_Exercise requirements_
Reproduce verbatim the lines beginning with the line that contains "Friday, 10:05 AM: which" and ending after the line that contains "10:00 AM -- exactly on the 10 AM line.".

_Material_
◆ ◆ ◆
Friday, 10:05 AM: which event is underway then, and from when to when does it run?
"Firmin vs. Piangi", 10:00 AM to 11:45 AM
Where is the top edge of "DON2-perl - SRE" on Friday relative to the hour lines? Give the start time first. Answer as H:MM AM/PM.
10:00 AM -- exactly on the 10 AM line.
◆ ◆ ◆
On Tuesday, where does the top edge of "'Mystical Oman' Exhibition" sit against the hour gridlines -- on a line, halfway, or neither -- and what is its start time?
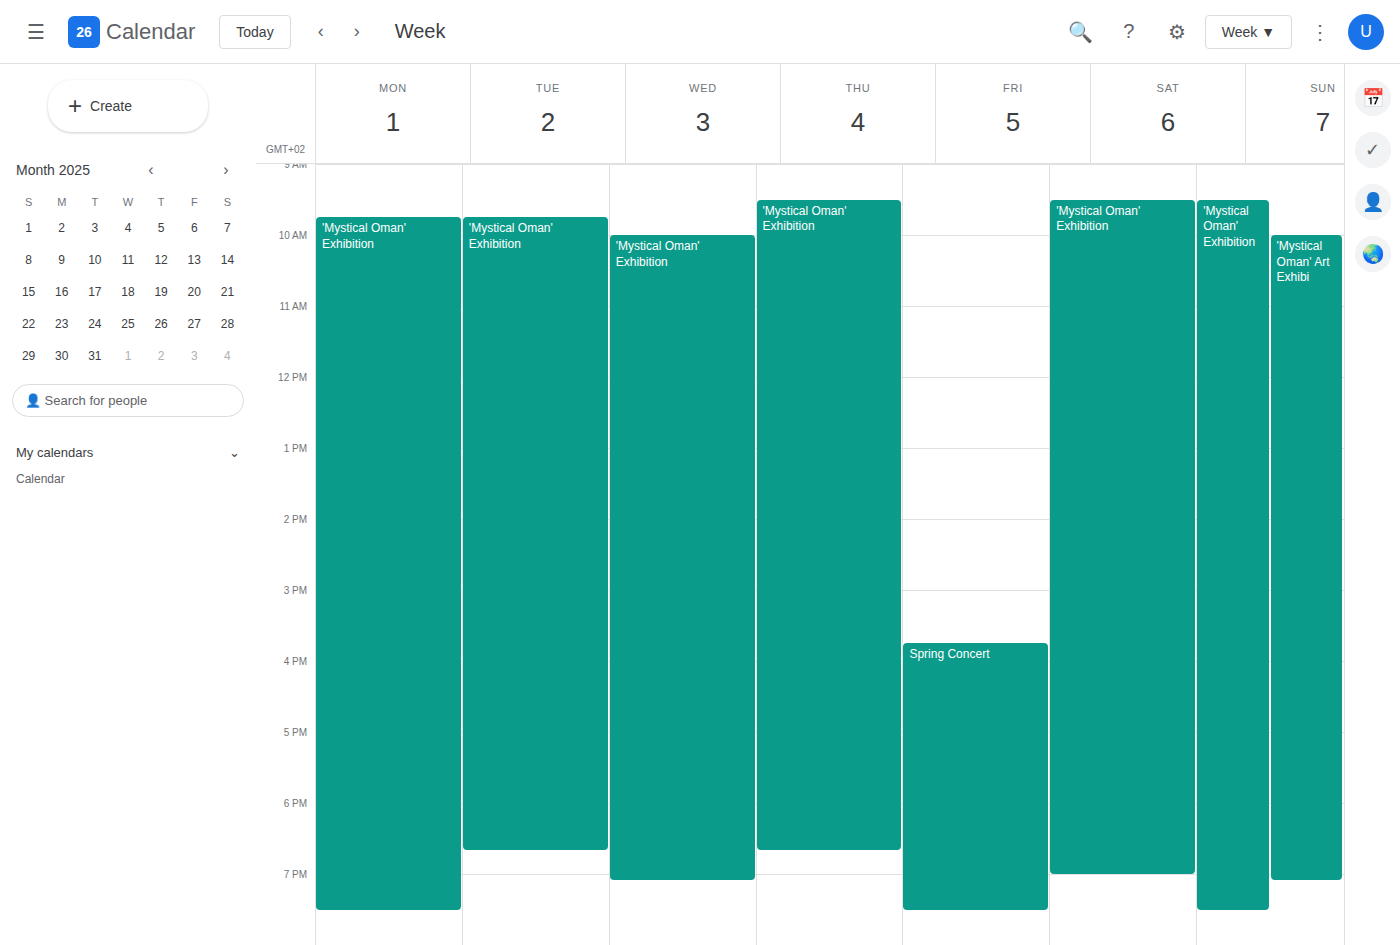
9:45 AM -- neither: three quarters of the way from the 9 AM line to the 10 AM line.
◆ ◆ ◆
_Problem solution_
Friday, 10:05 AM: which event is underway then, and from when to when does it run?
"Firmin vs. Piangi", 10:00 AM to 11:45 AM
Where is the top edge of "DON2-perl - SRE" on Friday relative to the hour lines? Give the start time first. Answer as H:MM AM/PM.
10:00 AM -- exactly on the 10 AM line.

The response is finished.